訓練会に参加して

 平成11年5月1日土曜日午後2時より、附属養護学校にて動作法の訓練会が行われました。
 障害をもつ多くの子どもたち、そのお母さん方、そして安好先生をはじめとする先生方(スーパーバイザー、トレーナー、サブトレーナー)が多く集っていました。
 4月に一度大学の安好先生の研究室へ親子共々挨拶に伺ったおり、多聞の足首の固さに触れ、「これでは歩けん」との明快な話に納得するものがありました。関節の可動域を広げることが歩行獲得の第一歩であると知ったのです。とともに、多聞に対し、「歩けるように、訓練をがんばろうね」と話されたことが、強く印象に残りました。

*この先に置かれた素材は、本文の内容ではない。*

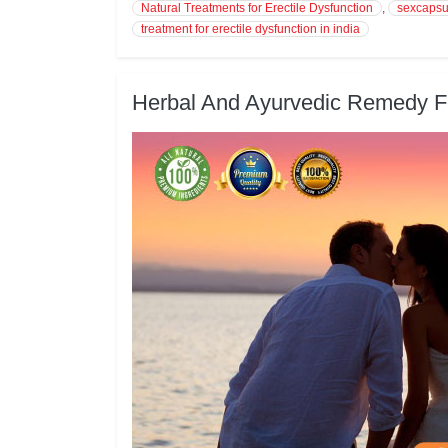
Natural Treatments for Erectile Dysfunction
,
sexcapsu
treatment for erectile dysfunction in india
Herbal And Ayurvedic Remedy Fo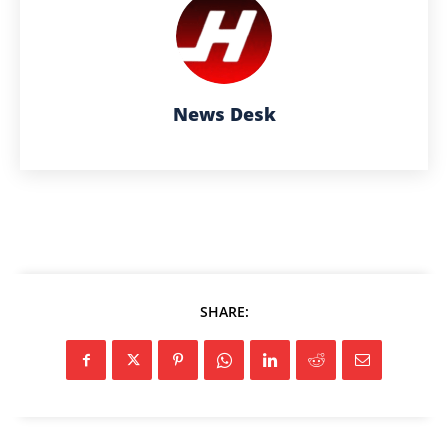
News Desk
SHARE: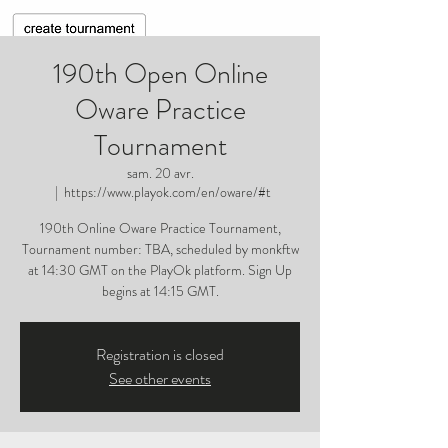
190th Open Online
Oware Practice
Tournament
sam. 20 avr.
  |  
https://www.playok.com/en/oware/#t
190th Online Oware Practice Tournament,
Tournament number: TBA, scheduled by monkftw
at 14:30 GMT on the PlayOk platform. Sign Up
begins at 14:15 GMT.
Registration is closed
See other events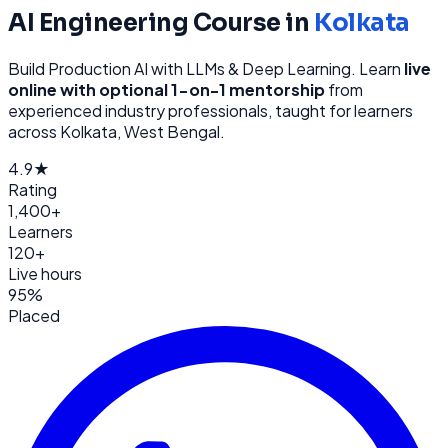
AI Engineering
Course in
Kolkata
Build Production AI with LLMs & Deep Learning
. Learn
live
online with optional 1-on-1 mentorship
from
experienced industry professionals, taught for learners
across
Kolkata, West Bengal
.
4.9★
Rating
1,400+
Learners
120+
Live hours
95%
Placed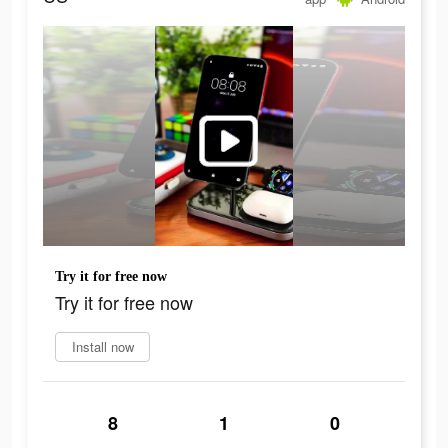
Try it for free now
Try it for free now
Install now
8
1
0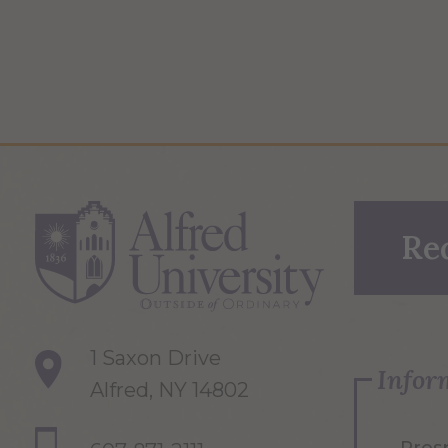
Re
1 Saxon Drive
Infor
Alfred, NY 14802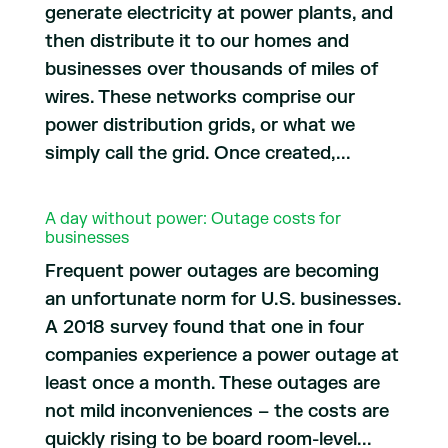
generate electricity at power plants, and
then distribute it to our homes and
businesses over thousands of miles of
wires. These networks comprise our
power distribution grids, or what we
simply call the grid. Once created,...
A day without power: Outage costs for
businesses
Frequent power outages are becoming
an unfortunate norm for U.S. businesses.
A 2018 survey found that one in four
companies experience a power outage at
least once a month. These outages are
not mild inconveniences – the costs are
quickly rising to be board room-level...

 訓練会では.まず安好先生に予診をして頂きました。傍目には、力任せかとも思われた足くびの弛めや息子の体を固定して行う「背反らせ」等の様子に、正直驚きを感じました。もちろん力任せではないのですが、はじめて見るダイナミックな訓練の様子に、強い衝撃を受けたのです。
 また他の重度の障害をもつトレーニーに対しても各トレーナーが自身の体を丸ごと用いて、平然と上体を立てたり立たせたりしての訓練の様子にただただ驚くばかりでした。
 予診後安好先生から、足首や股関節が固いため立てない旨の話しがあり、足首弛め、腰弛め、肩弛め、背反らし等リラクセイションの方法を教えて頂きました。
 その後、私が多聞のトレーナーとなり、教えて頂いたばかりのリラクセイション課題の訓練をすることになりました。訓練はトレーニーとトレーナーのペアで行うもので、その様子をスーパーバイザーがみて必要に応じ手をさしのべてくれるのです。初心者の私は大きなプレッシャーを感じましたが、スーパーバイザーの川田先生のおかげで、何とか訓練を続けることができました。
 後半、安好先生の指導により息子が初めて(わずか数秒ですが)立つことができました。この訓練会の様子に衝撃を受けたこととも相まって、この動作法により息子が歩けるようになるかもしれないとの手応えを強く感じました。